**Work task:** Copy exactly the lines from the one containing "hiervon sind evtl. Provisionszahlungen des" through the last line of the records, both included, and nothing more.

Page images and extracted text
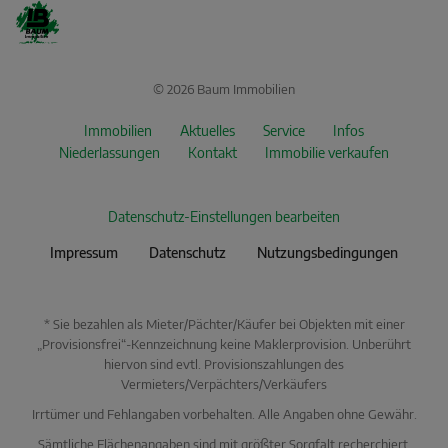
© 2026 Baum Immobilien
Immobilien
Aktuelles
Service
Infos
Niederlassungen
Kontakt
Immobilie verkaufen
Datenschutz-Einstellungen bearbeiten
Impressum
Datenschutz
Nutzungsbedingungen
* Sie bezahlen als Mieter/Pächter/Käufer bei Objekten mit einer
„Provisionsfrei“-Kennzeichnung keine Maklerprovision. Unberührt
hiervon sind evtl. Provisionszahlungen des
Vermieters/Verpächters/Verkäufers
Irrtümer und Fehlangaben vorbehalten. Alle Angaben ohne Gewähr.
Sämtliche Flächenangaben sind mit größter Sorgfalt recherchiert,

**Output of the task:**
hiervon sind evtl. Provisionszahlungen des
Vermieters/Verpächters/Verkäufers
Irrtümer und Fehlangaben vorbehalten. Alle Angaben ohne Gewähr.
Sämtliche Flächenangaben sind mit größter Sorgfalt recherchiert,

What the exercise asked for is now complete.